Provided records:
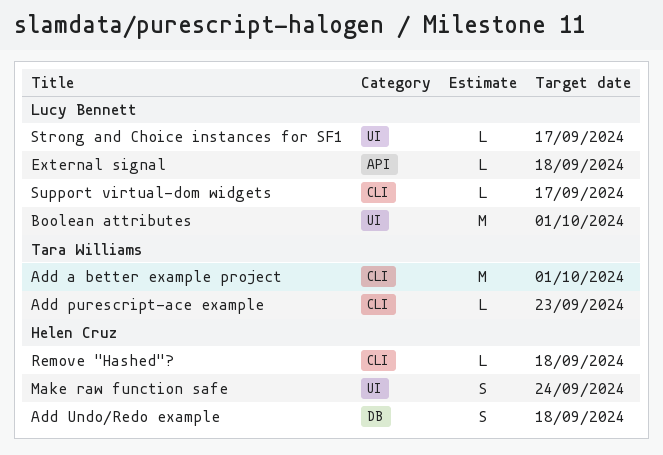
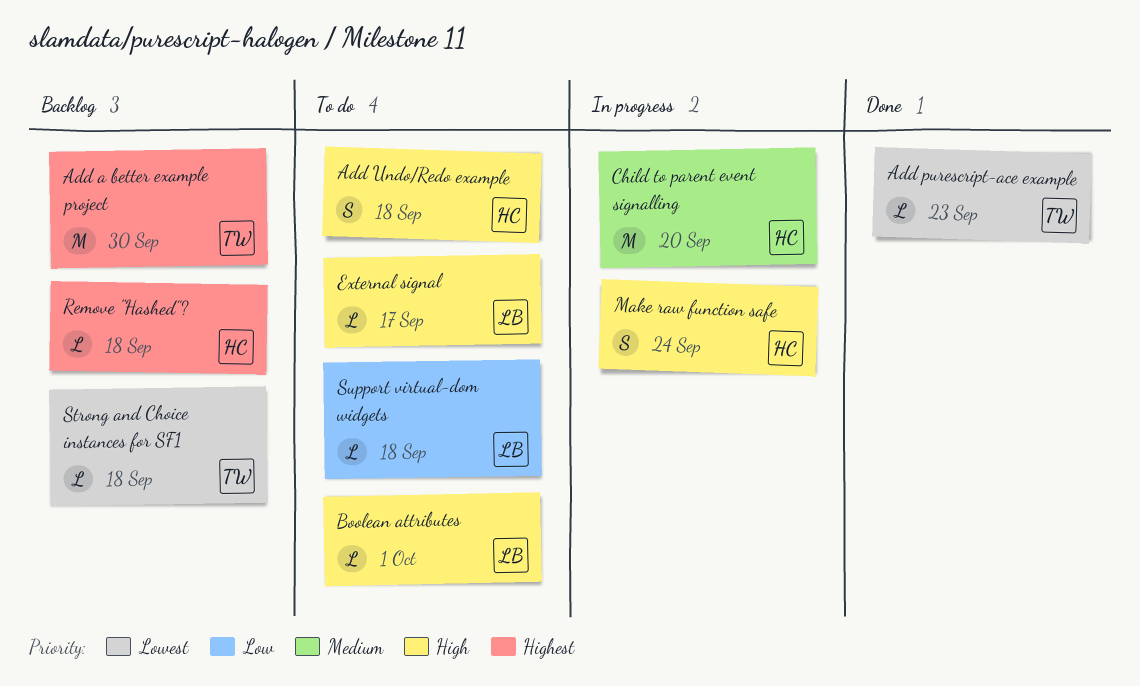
Add a better example project, due: Oct 1 -> Sep 30
Boolean attributes, estimate: M -> L
Child to parent event signalling: none -> present
External signal, due: Sep 18 -> Sep 17
Strong and Choice instances for SF1, owner: Lucy Bennett -> Tara Williams
Strong and Choice instances for SF1, due: Sep 17 -> Sep 18
Support virtual-dom widgets, due: Sep 17 -> Sep 18

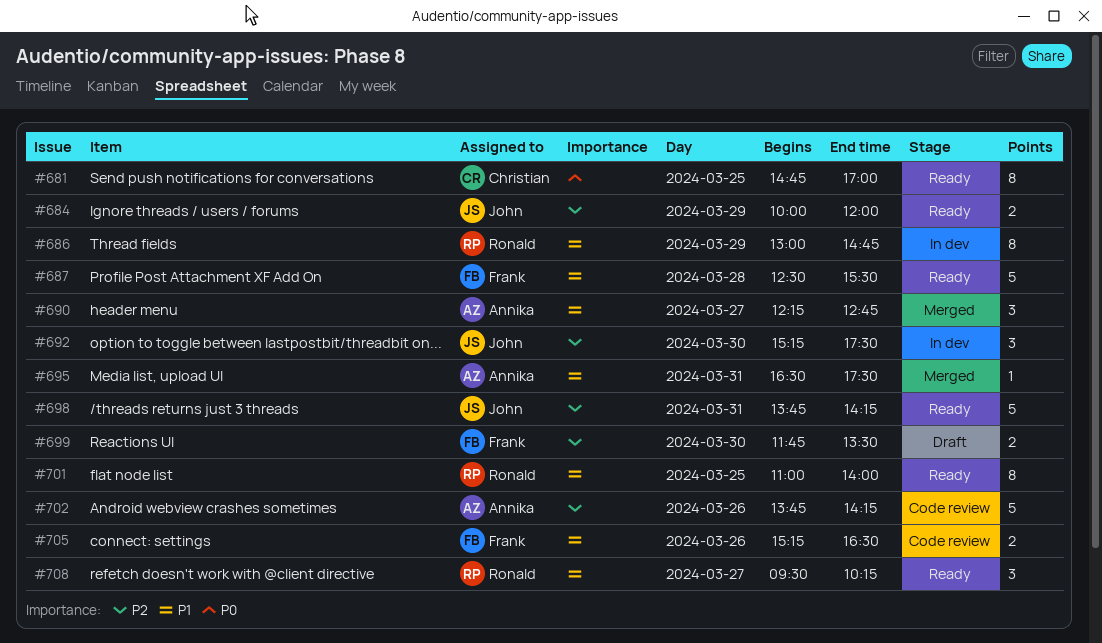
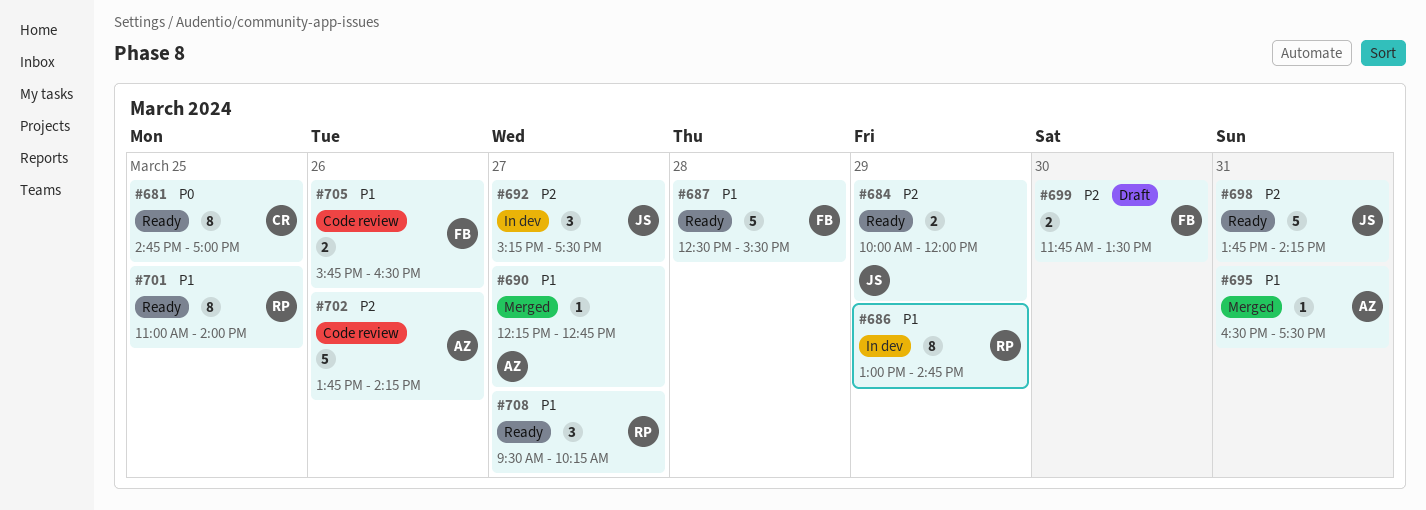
#690, estimate: 3 -> 1
#692, day: Mar 30 -> Mar 27
#705, begins: 15:15 -> 15:45

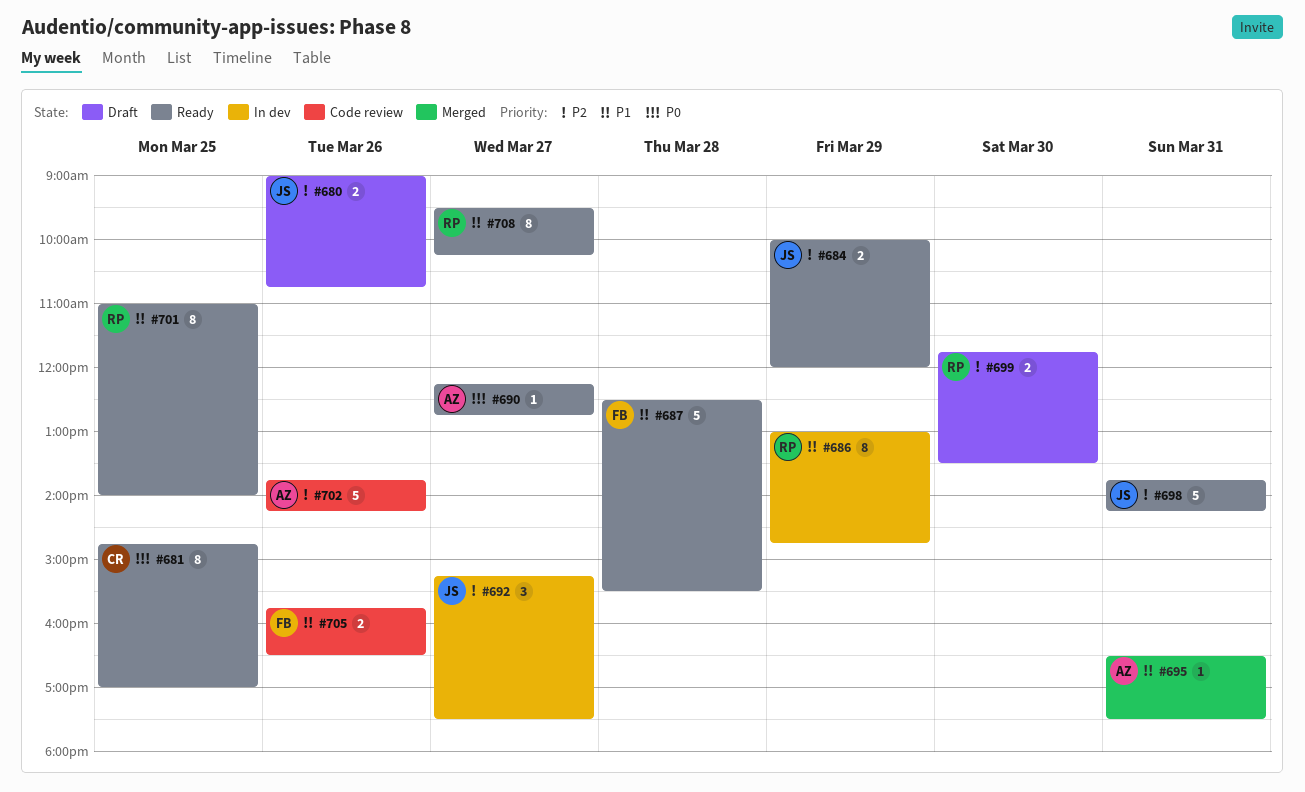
#680: none -> present
#690, status: Merged -> Ready
#690, priority: P1 -> P0
#699, owner: FB -> RP
#708, estimate: 3 -> 8

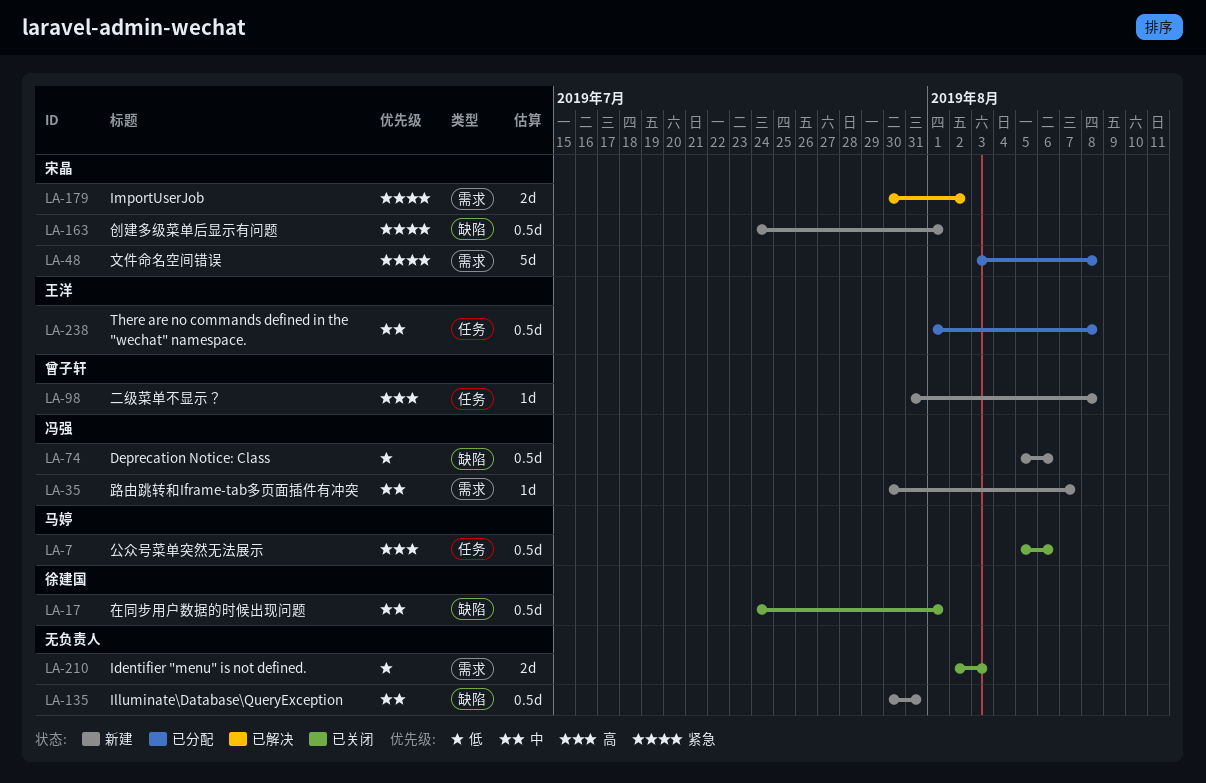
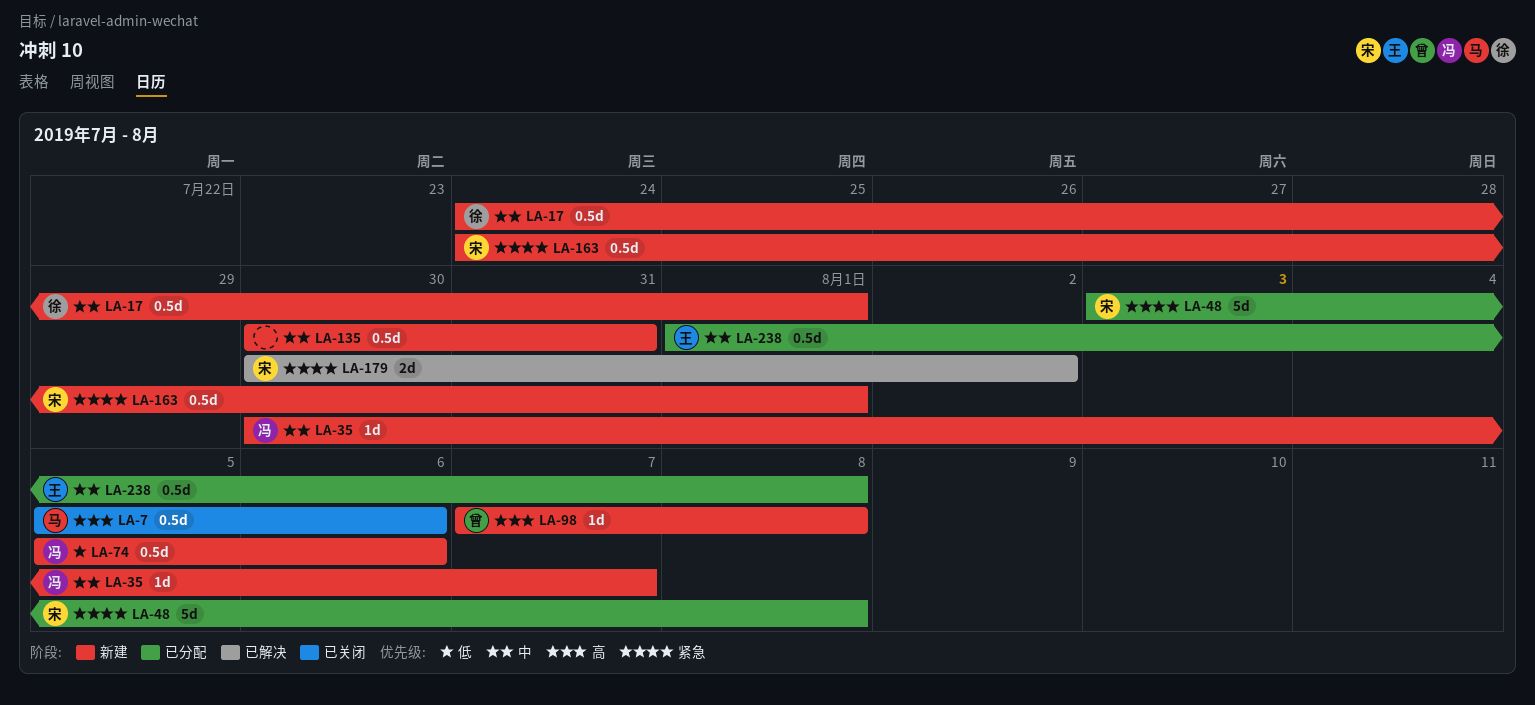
LA-17, status: 已关闭 -> 新建
LA-98, start: Jul 31 -> Aug 7
LA-210: present -> none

Exercise objective:
All preceding records should be duplicated verbatim, images excepted.

Answer to this problem:
Add a better example project, due: Oct 1 -> Sep 30
Boolean attributes, estimate: M -> L
Child to parent event signalling: none -> present
External signal, due: Sep 18 -> Sep 17
Strong and Choice instances for SF1, owner: Lucy Bennett -> Tara Williams
Strong and Choice instances for SF1, due: Sep 17 -> Sep 18
Support virtual-dom widgets, due: Sep 17 -> Sep 18

#690, estimate: 3 -> 1
#692, day: Mar 30 -> Mar 27
#705, begins: 15:15 -> 15:45

#680: none -> present
#690, status: Merged -> Ready
#690, priority: P1 -> P0
#699, owner: FB -> RP
#708, estimate: 3 -> 8

LA-17, status: 已关闭 -> 新建
LA-98, start: Jul 31 -> Aug 7
LA-210: present -> none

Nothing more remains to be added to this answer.